Le film, monté comme une coproduction italo-belge, a été produit par Nicola Giuliano, Francesca Cima, Carlotta Calori et Viola Prestieri pour Indigo Film, avec Rai Cinema, et par Jacques-Henri Bronckart et Tatjana Kozar pour Versus Production .

"Dès le début de mon parcours, la Mostra de Venise a joué un rôle essentiel, et accompagné le parcours de tous mes films”, souligne le réalisateur, qui vit et travaille aux États-Unis, et qui était déjà à la Mostra en 2013 avec son premier long-métrage, Medeas, dans la section Orizzonti. “Y retourner cette année pour lancer le parcours de The Echo Chamber dans le monde, aux côtés de l'extraordinaire équipe artistique et technique du film, et ce face au public qui le découvrira pour la première fois, rend ce moment particulièrement important pour moi".

The Echo Chamber est la mise en images du dernier scénario de Bernardo Bertolucci, écrit avec Ilaria Bernardini (à laquelle on doit Amata et la série Citadel: Diana ) et Ludovica Rampoldi (on peut citer, parmi ses derniers travaux, Primavera, Il maestro et Breve storia d’amore, réalisé par elle). Le film est annoncé comme une histoire d’amour où les frontières entre présence et absence, soin et dépendance, désir et contrôle se brouillent jusqu’à se dissoudre. Les personnages centraux, Leo et Anne, se poursuivent, se frôlent, se perdent, se cherchent. Ils n’arrivent ni à se quitter, ni à se libérer. Pendant ce temps, dans toutes les pièces résonne la voix d’Ava, qui traverse le temps et fait affleurer ce qui résiste, ou ne peut plus être retenu.

" The Echo Chamber est un film auquel nous sommes profondément attachées”, affirment Bernardini et Rampoldi. “Pendant des années, après la mort de Bernardo Bertolucci, nous avons craint que cette histoire, pourtant imaginée et écrite avec tant de joie et d'élan, ne voie jamais le jour.

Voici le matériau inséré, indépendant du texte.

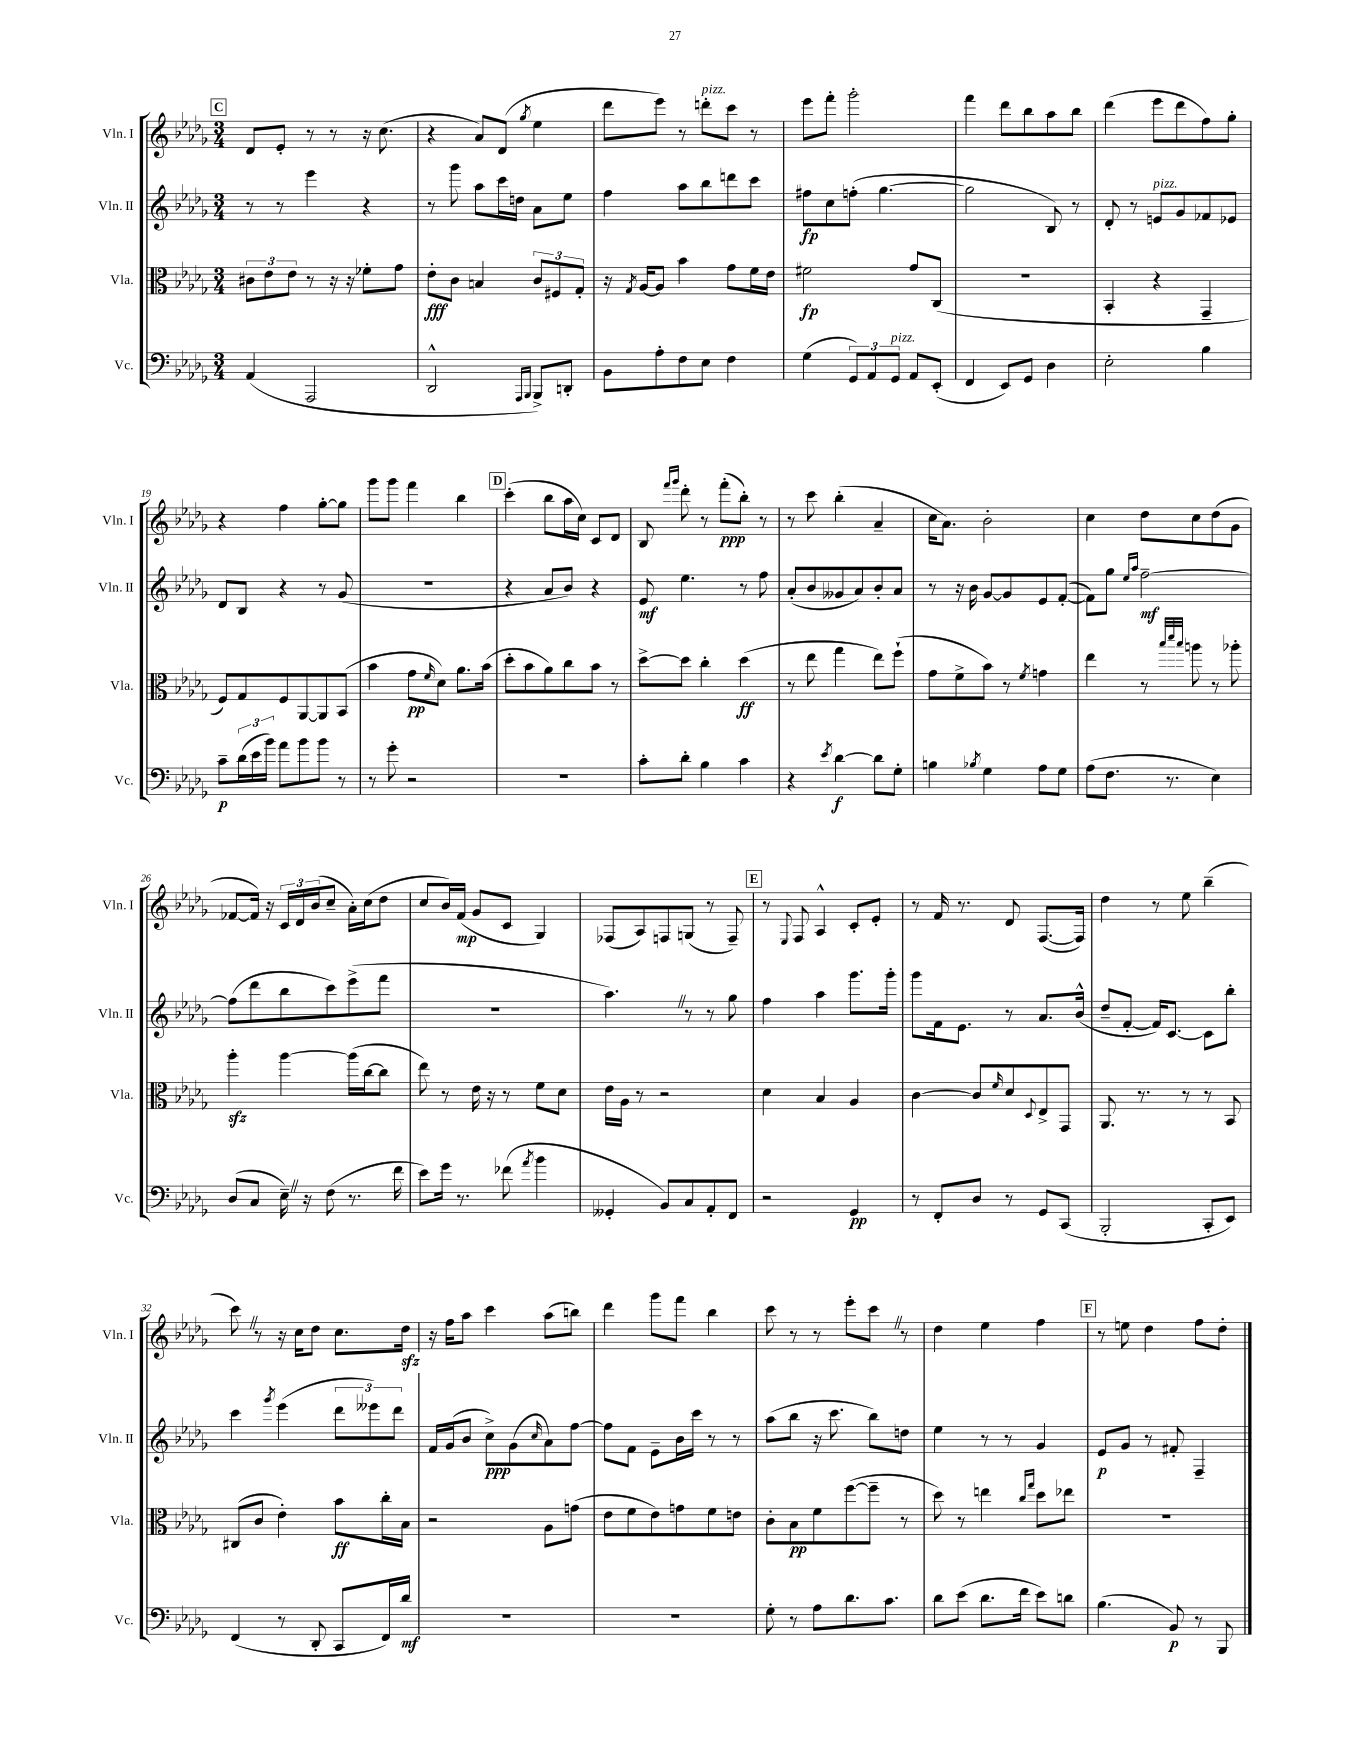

**kern	**kern	**kern	**kern
*staff4	*staff3	*staff2	*staff1
*clefF4	*clefC3	*clefG2	*clefG2
*k[b-e-a-d-g-]	*k[b-e-a-d-g-]	*k[b-e-a-d-g-]	*k[b-e-a-d-g-]
*M3/4	*M3/4	*M3/4	*M3/4
(4AA-	12c#	8r	8d-
.	12e-	.	.
.	.	8r	8e-'
.	12e-	.	.
2AAA-	8r	4eee-	8r
.	16r	.	8r
.	16r	.	.
.	8f-'	4r	16r
.	.	.	(8.cc
.	8g-	.	.
=	=	=	=
2DD-^^	8e-'	8r	4r
.	8c	8ggg-	.
.	4B	8aa-	8a-)
.	.	16ccc	(8d-
.	.	16dd	.
16qqAAA-	.	.	.
16qqBBB-	.	.	8qgg-
8BBB-^)	12c	8a-	4ee-
.	12F#	.	.
8DD'	.	8ee-	.
.	12G-'	.	.
=	=	=	=
8BB-	16r	4ff	8ddd-
.	8qG-	.	.
.	[16A-	.	.
8A-'	8A-]	.	8eee-)
8F	4b-	8aa-	8r
8E-	.	8bb-	8ddd'
4F	8g-	8ddd	8ccc
.	16f	8ccc	8r
.	16e-	.	.
=	=	=	=
(4G-	2f#	8ff#	8eee-
.	.	8cc	8fff'
12GG-)	.	(8ff'	2ggg-'
12AA-	.	.	.
.	.	[4.gg-	.
12GG-	.	.	.
8AA-	8g-	.	.
(8EE-'	(8C	.	.
=	=	=	=
4FF	2.r	2gg-]	4fff
8EE-)	.	.	8ddd-
8GG-	.	.	8bb-
4D-	.	8B-)	8aa-
.	.	8r	8bb-
=	=	=	=
2E-'	4BB-'	8d-'	(4ddd-
.	.	8r	.
.	4r	8e	8eee-
.	.	8g-	8ddd-
4B-	4GG-~	8f-	8ff)
.	.	8e-	8gg-'
=	=	=	=
8c~	8F)	8d-	4r
(24d-	8G-	8B-	.
24e-	.	.	.
24b-)	.	.	.
8a-	8F	4r	4ff
8b-	[8AA-	.	.
8b-	8AA-]	8r	[8gg-'
8r	(8BB-	(8g-	8gg-]
=	=	=	=
8r	4b-	2.r	8ggg-
8g-'	.	.	8ggg-
2r	8g-	.	4fff
.	16qqf	.	.
.	8d-)	.	.
.	8.a-	.	4bb-
.	(16b-	.	.
=	=	=	=
2.r	8dd-'	4r	(4ccc'
.	8b-	.	.
.	8a-)	8a-	8bb-
.	8cc	8b-)	16aa-
.	.	.	16cc)
.	8b-	4r	8c
.	8r	.	8d-
=	=	=	=
8c'	[8dd-^	8e-	8B-
.	.	.	16qqfff
.	.	.	16qqggg-
8d-'	8dd-]	4.ee-	8ddd-'
4B-	4cc'	.	8r
.	.	.	(8fff'
4c	(4dd-	8r	8bb-')
.	.	8ff	8r
=	=	=	=
4r	8r	(8a-'	8r
.	8ee-	8b-	8ccc
8qe-	.	.	.
[4d-	4gg-	8g--	(4bb-'
.	.	8a-)	.
8d-]	8ee-)	8b-'	4a-~
8G-'	(8ff`	8a-	.
=	=	=	=
4B	8g-	8r	16cc
.	.	.	8.a-)
.	8f^	16r	.
.	.	16b-	.
8qB-	.	.	.
4G-	8b-)	[8g-	2b-'
.	8r	8g-]	.
.	8qf	.	.
8A-	4g	8e-	.
8G-	.	([8f'	.
=	=	=	=
(8A-	4ee-	8f])	4cc
8.F	.	8gg-	.
.	.	16qqee-	.
.	.	16qqaa-	.
.	8r	[2ff~	8dd-
8.r	.	.	.
.	32qqbb-	.	.
.	32qqddd-	.	.
.	32qqbb-	.	.
.	8aa	.	8cc
4E-)	8r	.	(8dd-
.	8aa-'	.	8g-
=	=	=	=
(8D-	4aa-'	(8ff]	[8f-
8C	.	8ddd-	16f-])
.	.	.	16r
16E-~)	[4aa-	8bb-	24c
.	.	.	24d-
16r	.	.	.
.	.	.	(24b-
(8F	.	8ccc)	8cc~
8.r	(16aa-]	(8eee-^	16a-')
.	[16cc	.	(16cc
.	8cc]	8fff	8dd-
16f	.	.	.
=	=	=	=
8e-)	8ee-)	2.r	8cc
16g-	8r	.	16b-)
8.r	.	.	(16f
.	16e-	.	8g-
.	16r	.	.
(8f-	8r	.	8c
8qa-	.	.	.
4b-	8f	.	4G-)
.	8d-	.	.
=	=	=	=
4GG--'	16e-	4.aa-)	(8F-
.	16A-	.	.
.	8r	.	8A-)
8BB-)	2r	.	8F
8C	.	8r	(8G
8AA-'	.	8r	8r
8FF	.	8gg-	8F~)
=	=	=	=
2r	4d-	4ff	8r
.	.	.	8qqE-
.	.	.	8F
.	4B-	4aa-	4A-^^
4GG-	4A-	8.ggg-	8c'
.	.	.	8e-'
.	.	16ggg-'	.
=	=	=	=
8r	[4c	8ggg-	8r
8FF'	.	16f	16f
.	.	8.e-	8.r
8D-	8c]	.	.
.	16qqf	.	.
8r	8d-	8r	8d-
.	8qqD-	.	.
8GG-	8E-^	8.a-	([8.F
(8CC	8GG-	.	.
.	.	(16b-^^	16F])
=	=	=	=
2BBB-'	8.AA-	8dd-~	4dd-
.	.	[8f'	.
.	8.r	.	.
.	.	16f])	8r
.	.	[8.c	.
.	8r	.	8ee-
8CC'	8r	8c]	(4bb-~
8EE-)	8BB-	8bb-'	.
=	=	=	=
(4FF	(8C#	4ccc	8ccc)
.	8c	.	8r
.	.	8qggg-	.
8r	4e-')	(4eee-	16r
.	.	.	16cc
8DD-'	.	.	8dd-
8CC	8b-	12ddd-	8.cc
.	.	12eee--)	.
16FF)	16cc'	.	.
.	.	12ddd-	.
16d-	16B-	.	16dd-
=	=	=	=
2.r	2r	16f	16r
.	.	(16g-	16ff
.	.	8b-	8aa-
.	.	8cc^)	4ccc
.	.	(8g-	.
.	.	16qqcc	.
.	8A-	8a-)	(8aa-
.	(8g	[8ff	8bb)
=	=	=	=
2.r	8e-	8ff]	4ddd-
.	8f	8f	.
.	8e-)	8e-~	8ggg-
.	8g	16b-	8fff
.	.	16ccc	.
.	8f	8r	4bb-
.	8e	8r	.
=	=	=	=
8G-'	8c'	(8aa-	8ccc
8r	8B-	8bb-	8r
8A-	8f	16r	8r
.	.	8.ccc	.
8.d-	([8ff	.	8eee-'
.	8ff~]	8bb-)	8ccc
8.c	.	.	.
.	8r	8dd	8r
=	=	=	=
8d-	8dd-)	4ee-	4dd-
(8e-	8r	.	.
8.d-	4ee	8r	4ee-
.	.	8r	.
16f	.	.	.
.	16qqcc	.	.
.	16qqgg-	.	.
8e-)	8dd-	4g-	4ff
8d	8ee-	.	.
=	=	=	=
(4.B-	2.r	8e-	8r
.	.	8g-	8ee
.	.	8r	4dd-
8BB-)	.	8f#'	.
8r	.	4F~	8ff
8BBB-	.	.	8dd-'
==	==	==	==
*-	*-	*-	*-
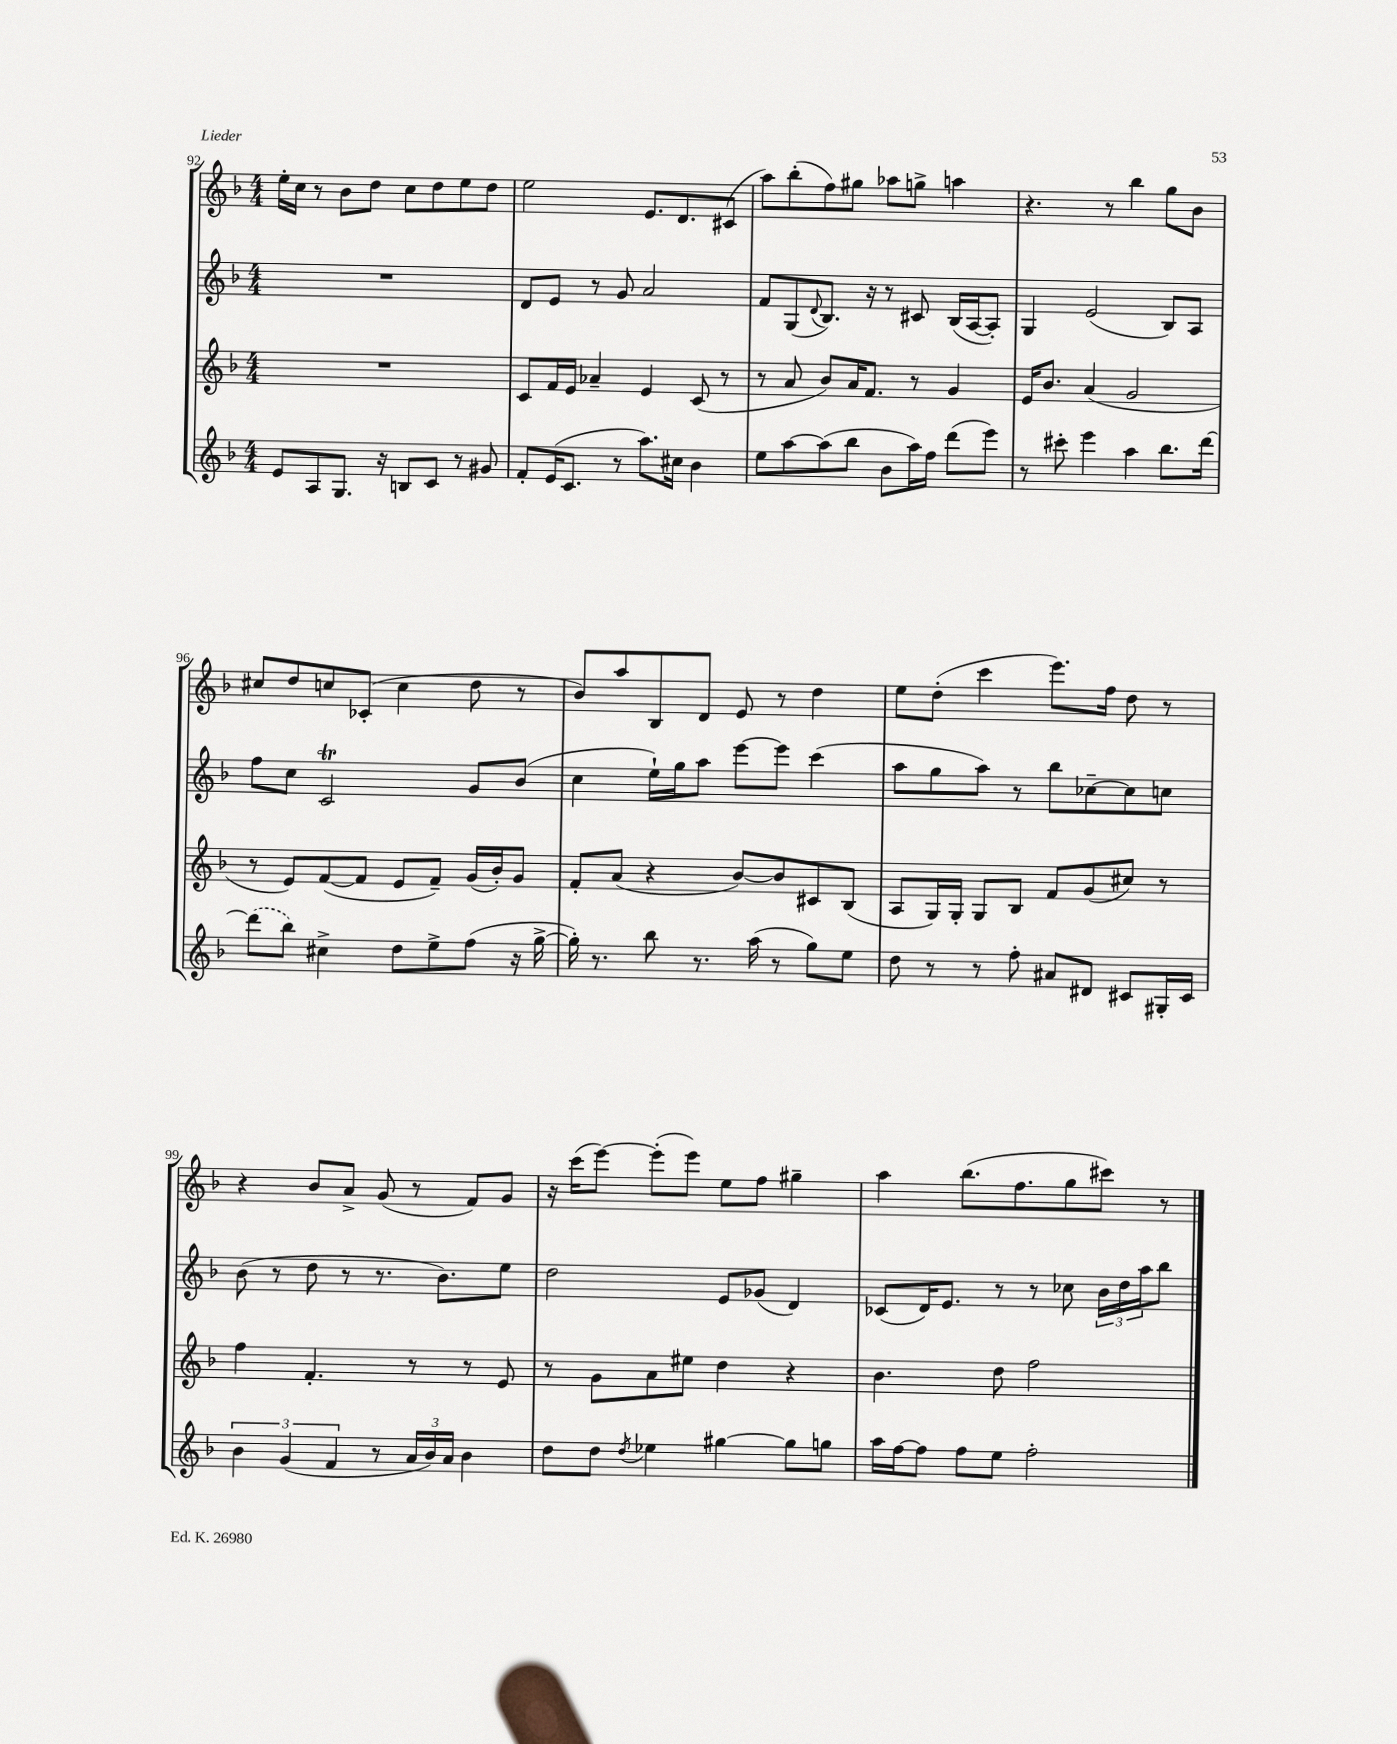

Reprendre le scénario, c’était comme pouvoir entrer de nouveau dans une maison qu'on a beaucoup aimée puis perdue, rouvrir les portes et les fenêtres, et laisser à nouveau entrer la lumière".

La photographie du film a été assurée par le Mexicain Diego García ( Cemetery of Splendour, Nuestro tiempo), le montage par Paola Freddi (qui a notamment travaillé sur Un film fatto per Bene, Another End et Lettres siciliennes, pour citer des travaux récents), les décors sont de Gaspare De Pascali (Duse , Primavera), les costumes d’ Antonella Cannarozzi (Finalmente l’alba) et le son en prise directe du Belge Guilhem Donzel. La musique du film a été composée par le Français Clément Ducol, Oscar de la meilleure chanson originale avec El Mal pour Emilia Pérez.

Le film a été réalisé avec la contribution du Ministère de la Culture italien et le soutien de la Région Latium, de la Roma Lazio Film Commission, d' Europe créative-MEDIA , du Tax Shelter belge et d’Inver Tax Shelter. Parmi les partenaires figurent également Paradise City Sales , Be tv , Proximus et O'Brother Distribution .

The Echo Chamber sortira dans les salles italiennes le 10 septembre, distribué par 01 Distribution. Les ventes internationales du film ont été confiées à Paradise City Sales, qui représentera le film avec UTA pour l’Amérique du Nord.